There are many opinions out there on what’s wrong with the economy, what needs to be done to fix it and how the current administration is doing. All of us contributing to this blog do not even share the same opinion. However, I am not one who thinks Geithner is doing a terrible job and needs to resign, certainly not yet. Yes, I’m troubled by his and Larry Summers’s past role in promoting disaster capitalism, but I don’t think that’s what’s happening now, and I don’t think Obama has sold us up the river. I think we are in such a mess that no one really knows what will work, and we have to try a lot of things.

To that end, I want to encourage all of you to read today’s this weekend’s post by economist Brad DeLong. In it, he answers a number of key questions and tries to provide insight into how the plan will work, not just rage-inducing headlines of how “taxpayers are bearing the brunt of bailing out Wall Street” as the NY Times likes to scream of late.

Here’s a sample of DeLong’s FAQ on the Stability Plan:

Q: What is the Geithner Plan?

A: The Geithner Plan is a trillion-dollar operation by which the U.S. acts as the world’s largest hedge fund investor, committing its money to funds to buy up risky and distressed but probably fundamentally undervalued assets and, as patient capital, holding them either until maturity or until markets recover so that risk discounts are normal and it can sell them off–in either case at an immense profit.

Q: What if markets never recover, the assets are not fundamentally undervalued, and even when held to maturity the government doesn’t make back its money?

A: Then we have worse things to worry about than government losses on TARP-program money–for we are then in a world in which the only things that have value are bottled water, sewing needles, and ammunition.

Q: Where does the trillion dollars come from?

A: $150 billion comes from the TARP in the form of equity, $820 billion from the FDIC in the form of debt, and $30 billion from the hedge fund and pension fund managers who will be hired to make the investments and run the program’s operations.

Q: How does having the U.S. government invest $1 trillion in the world’s largest hedge fund operations reduce unemployment?

A: At the moment, those businesses that ought to be expanding and hiring cannot profitably expand and hire because the terms on which they can finance expansion are so lousy. The terms on which they can finance expansion are so lazy because existing financial asset prices are so low. Existing financial asset prices are so low because risk and information discounts have soared. Risk and information discounts have collapsed because the supply of assets is high and the tolerance of financial intermediaries for holding assets that are risky or that might have information-revelation problems are low.

Please, please read the rest.

This all tastes and looks bad. Obama’s case, which I believe, is that the alternatives are probably worse. This is not about rewarding bad actors. It’s about restoring sanity to the market. It was insane  in the first place to get us here, and now things have swung hard in the opposite direction. There is such a lack of confidence in the economy right now, that even assets with value are getting smeared with the failure of those without. Part of the solution is allowing justified confidence to return, but that process will take a few years. In the interim, we can fan the flames of hysteria and push possibly-sustainable businesses over the edge, or we can ride it out. The President is throwing a massive amount of effort at helping us get through the storm.

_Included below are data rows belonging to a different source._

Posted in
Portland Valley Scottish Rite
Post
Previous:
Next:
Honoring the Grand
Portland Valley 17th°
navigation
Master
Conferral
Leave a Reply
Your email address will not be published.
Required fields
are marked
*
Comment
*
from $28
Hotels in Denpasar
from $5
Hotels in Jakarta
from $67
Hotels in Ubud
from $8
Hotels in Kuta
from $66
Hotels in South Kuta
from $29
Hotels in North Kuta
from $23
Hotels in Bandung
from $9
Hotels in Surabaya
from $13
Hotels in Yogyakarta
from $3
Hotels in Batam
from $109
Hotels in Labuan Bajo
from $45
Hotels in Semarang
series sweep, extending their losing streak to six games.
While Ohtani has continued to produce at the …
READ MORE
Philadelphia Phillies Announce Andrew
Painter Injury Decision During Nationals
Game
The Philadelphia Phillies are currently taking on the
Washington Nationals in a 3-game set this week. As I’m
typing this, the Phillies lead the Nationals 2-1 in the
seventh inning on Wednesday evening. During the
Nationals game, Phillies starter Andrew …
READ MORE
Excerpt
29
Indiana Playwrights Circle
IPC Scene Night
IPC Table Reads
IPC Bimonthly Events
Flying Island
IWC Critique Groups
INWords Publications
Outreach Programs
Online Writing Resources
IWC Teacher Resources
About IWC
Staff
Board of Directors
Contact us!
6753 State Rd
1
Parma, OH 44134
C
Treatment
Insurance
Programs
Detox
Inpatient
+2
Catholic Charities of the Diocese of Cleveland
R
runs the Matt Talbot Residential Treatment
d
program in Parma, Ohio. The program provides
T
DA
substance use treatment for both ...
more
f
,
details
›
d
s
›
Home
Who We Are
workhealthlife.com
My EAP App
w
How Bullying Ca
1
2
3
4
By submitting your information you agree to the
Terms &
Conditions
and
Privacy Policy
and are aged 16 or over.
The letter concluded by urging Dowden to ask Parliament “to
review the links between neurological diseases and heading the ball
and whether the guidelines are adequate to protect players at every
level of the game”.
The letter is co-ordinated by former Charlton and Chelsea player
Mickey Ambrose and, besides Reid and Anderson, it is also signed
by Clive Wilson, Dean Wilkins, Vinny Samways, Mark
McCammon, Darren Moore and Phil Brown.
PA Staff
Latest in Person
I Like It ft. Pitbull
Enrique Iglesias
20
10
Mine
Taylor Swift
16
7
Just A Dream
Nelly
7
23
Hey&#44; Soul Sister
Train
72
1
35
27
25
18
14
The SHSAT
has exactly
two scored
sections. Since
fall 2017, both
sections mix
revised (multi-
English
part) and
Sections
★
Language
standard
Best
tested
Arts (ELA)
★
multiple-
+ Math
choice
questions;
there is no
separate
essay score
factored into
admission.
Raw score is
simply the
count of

Here are the highlights of the Financial Stability Plan including some data on the effects so far. Here’s Geither’s op ed in today’s WSJ. Here’s Paul Krugman arguing against DeLong.

I’m not without reservations, and Lord knows I’m not in any special position to have the answer myself. But based on research so far, I don’t think we’re being sold out. For another good source of analysis on our economic predicament, I highly recommend NPR’s show Planet Money.